A couple of your statements indeed seem like you could be the one who is a little preoccupied with the idea of superiority and feelings of inferiority. Eg. Very few people (including physicians) can say that they "could easily have been a doctor" -- that's quite a statement because it isn't "easy," even for people who successfully did it. And it is significantly more rigorous a course of study than nursing, like it or not. It is what it is, but if you are satisfied with your course in life then it really doesn't matter whether you could have been a physician or not.

And if there is one physician in a random ED somewhere who does think they are superior to you and every other nurse out there: Who CARES, you know??
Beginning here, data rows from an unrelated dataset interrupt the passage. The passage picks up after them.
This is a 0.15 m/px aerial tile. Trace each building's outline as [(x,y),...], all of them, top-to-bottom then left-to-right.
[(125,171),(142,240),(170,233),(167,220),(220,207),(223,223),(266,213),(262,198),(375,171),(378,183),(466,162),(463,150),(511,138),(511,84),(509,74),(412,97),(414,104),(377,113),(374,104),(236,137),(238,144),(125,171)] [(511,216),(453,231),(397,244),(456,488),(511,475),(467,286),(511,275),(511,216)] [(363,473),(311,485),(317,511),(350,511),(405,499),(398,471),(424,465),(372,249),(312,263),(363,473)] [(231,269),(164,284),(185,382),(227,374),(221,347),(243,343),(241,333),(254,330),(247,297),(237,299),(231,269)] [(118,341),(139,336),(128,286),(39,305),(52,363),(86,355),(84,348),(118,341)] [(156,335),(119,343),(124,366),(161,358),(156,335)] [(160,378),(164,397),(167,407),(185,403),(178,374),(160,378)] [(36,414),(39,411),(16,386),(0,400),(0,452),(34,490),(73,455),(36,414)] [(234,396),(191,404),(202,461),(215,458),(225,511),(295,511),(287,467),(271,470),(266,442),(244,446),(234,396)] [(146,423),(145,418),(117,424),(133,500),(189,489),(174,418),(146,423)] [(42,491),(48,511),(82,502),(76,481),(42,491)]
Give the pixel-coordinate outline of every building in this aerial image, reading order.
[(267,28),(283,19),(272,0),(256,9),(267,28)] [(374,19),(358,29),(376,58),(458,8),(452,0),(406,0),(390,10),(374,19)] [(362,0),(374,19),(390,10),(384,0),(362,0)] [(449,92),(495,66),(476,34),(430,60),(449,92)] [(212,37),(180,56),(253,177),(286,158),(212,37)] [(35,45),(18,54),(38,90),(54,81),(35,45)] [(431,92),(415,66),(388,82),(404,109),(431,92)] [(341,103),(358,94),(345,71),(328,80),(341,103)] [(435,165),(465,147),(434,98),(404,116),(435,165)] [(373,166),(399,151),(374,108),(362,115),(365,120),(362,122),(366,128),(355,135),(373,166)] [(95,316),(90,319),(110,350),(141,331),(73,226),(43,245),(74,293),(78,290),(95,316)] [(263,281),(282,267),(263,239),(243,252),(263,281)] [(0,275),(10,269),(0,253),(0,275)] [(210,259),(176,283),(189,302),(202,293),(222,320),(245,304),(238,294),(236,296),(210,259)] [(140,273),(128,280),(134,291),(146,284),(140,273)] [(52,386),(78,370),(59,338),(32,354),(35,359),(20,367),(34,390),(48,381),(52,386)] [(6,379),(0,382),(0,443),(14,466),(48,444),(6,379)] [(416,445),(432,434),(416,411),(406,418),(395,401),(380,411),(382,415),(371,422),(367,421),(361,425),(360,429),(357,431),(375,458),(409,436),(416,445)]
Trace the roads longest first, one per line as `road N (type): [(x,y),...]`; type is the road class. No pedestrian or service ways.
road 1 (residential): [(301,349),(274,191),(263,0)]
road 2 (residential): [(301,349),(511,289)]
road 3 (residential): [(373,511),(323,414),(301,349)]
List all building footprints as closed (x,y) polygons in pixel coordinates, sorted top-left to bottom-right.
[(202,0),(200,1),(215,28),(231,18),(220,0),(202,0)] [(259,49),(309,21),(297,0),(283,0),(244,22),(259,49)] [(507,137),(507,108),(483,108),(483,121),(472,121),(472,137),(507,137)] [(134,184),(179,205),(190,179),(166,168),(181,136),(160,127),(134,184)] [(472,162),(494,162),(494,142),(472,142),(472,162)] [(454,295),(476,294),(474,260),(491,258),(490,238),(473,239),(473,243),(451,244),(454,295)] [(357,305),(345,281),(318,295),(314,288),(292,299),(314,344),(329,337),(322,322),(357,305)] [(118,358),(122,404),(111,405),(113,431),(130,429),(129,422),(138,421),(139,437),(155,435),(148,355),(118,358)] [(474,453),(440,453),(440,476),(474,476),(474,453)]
It's all good. I say try to develop a rapport over time. If this physician is not a nice person then it is what it is, and if that's the case it is THEIR problem; you shouldn't let it take up space in your head.

??

You have some internal dialog that is contributing to this picture.

 

3 Votes
Specializes in Emergency Nursing.
On 6/22/2022 at 7:06 PM, LiLev said:



 

  

Later in the shift the unit secretary finds me to tell me that the doctor wanted to see me to get an update on a cellulitis patient.  I was in the middle of inserting an IV so thanked her and was planning to finish the IV first.  My preceptor comes in to tell me the doctor wants to see me even though she knows I heard and she was nervous so I got the picture that if a doctor summons you the expectation is that you stop what your doing and answered the summons.

 

So I head to the dictation office on the other side of the large ER and check my Zebra to see if I missed a call or text on the way and had not.  She had indeed summoned me for a status update on a patient in what I feel was retaliation and a message that she would not tolerate being questioned.  

 

 

I am assuming that you are working in an ED correct? If so, I would have told the physician that if he needs that urgent of an update on a patients status he could have gone to the patients bedside and assessed them himself rather than pulling you away from your other patients to go find him. That just seems demanding and passive aggressive. I also come from an ED where our physicians have a track record of not reassessing their patients, not updating them on test results, even not telling them they are being admitted.  Its very frustrating. 

Specializes in ER, Occupational Health.

It’s been my experience that it’s takes time for some doctors in the ER to trust the judgement of nurses that they don’t know and it doesn’t matter how much previous experience you might have.  Could be that this part of what’s going on here.